- [Using the information]:
**a.** Answer these questions from the article on renewables and the power grid, one answer per line, marked (i), (ii) and (iii):
(i) Within how many days is the Federal Energy Regulatory Commission asked to address the issues?
(ii) What electricity generally gets purchased first?
(iii) What could happen as conventional power plants close down?
**b.** Reproduce word for word the part of the article on renewables and the power grid that starts at "Energy Secretary Rick Perry Orders" and ends at "be paid for?".

- [Document extract]:
....

Energy Secretary Rick Perry Orders Regulators to Figure Out How to Keep Renewables from Crashing the Electric Power Grid

CandlesLightBulbsAreeyaSlangsingDreamstimeAdding solar and wind power to the electricity grid poses both technical and financial challenges. Specifically, what alternative supplies of electricity will come online when the wind falters and the sun is down, and how will those sources of energy be paid for?

Energy Secretary Rick Perry is asking the Federal Energy Regulatory Commission (FERC) to address those issues in the next 60 days.

Electricity produced from subsidized wind and solar power generally gets purchased first, since it is cheaper than supplies from conventional coal, gas, and nuclear power plants. Wind power has been so abundant in some markets that at times the generators paid people to take their electricity, since they still make a profit from their subsidies. How can conventional generators compete against not just free power, but power that consumers are being paid to take?

The result: As more subsidized renewable power has been added to electricity markets, along with power produced by burning cheap fracked natural gas, conventional power plants have been unable to pay for themselves and are increasingly being shuttered. Good riddance to fossil-fuel and nuclear dinosaurs, right? Not so fast. Renewable power is highly variable, so back-up generation is needed to ensure that power still gets to consumers. As conventional power plants close down, there is less capacity available to cover renewable power shortfalls. This could produce power outages and price spikes.

....

- [Excerpted data]:
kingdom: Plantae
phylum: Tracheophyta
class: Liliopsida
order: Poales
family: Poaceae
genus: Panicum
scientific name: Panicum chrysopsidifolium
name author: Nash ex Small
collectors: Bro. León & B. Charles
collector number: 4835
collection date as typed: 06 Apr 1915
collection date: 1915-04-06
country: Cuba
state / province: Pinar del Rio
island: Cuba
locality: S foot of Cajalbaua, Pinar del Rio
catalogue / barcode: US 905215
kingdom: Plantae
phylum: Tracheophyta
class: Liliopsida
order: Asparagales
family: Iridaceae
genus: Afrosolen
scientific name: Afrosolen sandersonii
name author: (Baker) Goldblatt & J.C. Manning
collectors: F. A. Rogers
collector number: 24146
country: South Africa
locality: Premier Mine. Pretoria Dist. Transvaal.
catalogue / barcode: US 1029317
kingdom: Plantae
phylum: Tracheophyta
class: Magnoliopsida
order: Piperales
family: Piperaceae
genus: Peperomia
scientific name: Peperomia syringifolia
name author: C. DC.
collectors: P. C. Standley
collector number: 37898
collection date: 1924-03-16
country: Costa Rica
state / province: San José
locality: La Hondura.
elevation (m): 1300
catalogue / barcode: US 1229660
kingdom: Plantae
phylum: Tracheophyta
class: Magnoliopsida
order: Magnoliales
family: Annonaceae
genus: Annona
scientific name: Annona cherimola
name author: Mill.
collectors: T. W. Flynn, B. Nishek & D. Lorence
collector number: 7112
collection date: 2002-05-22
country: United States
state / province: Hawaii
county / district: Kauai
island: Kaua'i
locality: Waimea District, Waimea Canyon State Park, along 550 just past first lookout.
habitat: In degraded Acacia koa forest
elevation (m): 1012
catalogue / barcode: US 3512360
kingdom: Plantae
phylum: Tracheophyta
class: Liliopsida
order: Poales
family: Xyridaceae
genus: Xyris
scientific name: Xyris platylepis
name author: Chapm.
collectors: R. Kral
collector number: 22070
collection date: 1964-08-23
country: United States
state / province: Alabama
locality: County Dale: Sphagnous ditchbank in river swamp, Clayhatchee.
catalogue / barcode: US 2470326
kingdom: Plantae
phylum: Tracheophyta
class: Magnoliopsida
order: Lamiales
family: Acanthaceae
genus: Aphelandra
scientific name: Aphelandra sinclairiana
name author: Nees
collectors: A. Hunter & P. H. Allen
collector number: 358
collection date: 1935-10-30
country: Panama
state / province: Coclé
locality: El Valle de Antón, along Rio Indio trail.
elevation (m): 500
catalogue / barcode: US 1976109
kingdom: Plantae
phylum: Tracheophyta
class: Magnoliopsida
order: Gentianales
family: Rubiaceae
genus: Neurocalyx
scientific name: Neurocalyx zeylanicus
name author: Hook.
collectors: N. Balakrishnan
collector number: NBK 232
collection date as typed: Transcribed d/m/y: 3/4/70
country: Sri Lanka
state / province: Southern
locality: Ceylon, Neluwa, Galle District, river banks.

....

- [Responses in order]:
**a.**
(i) 60 days
(ii) Electricity produced from subsidized wind and solar power
(iii) Power outages and price spikes

**b.**
Energy Secretary Rick Perry Orders Regulators to Figure Out How to Keep Renewables from Crashing the Electric Power Grid

CandlesLightBulbsAreeyaSlangsingDreamstimeAdding solar and wind power to the electricity grid poses both technical and financial challenges. Specifically, what alternative supplies of electricity will come online when the wind falters and the sun is down, and how will those sources of energy be paid for?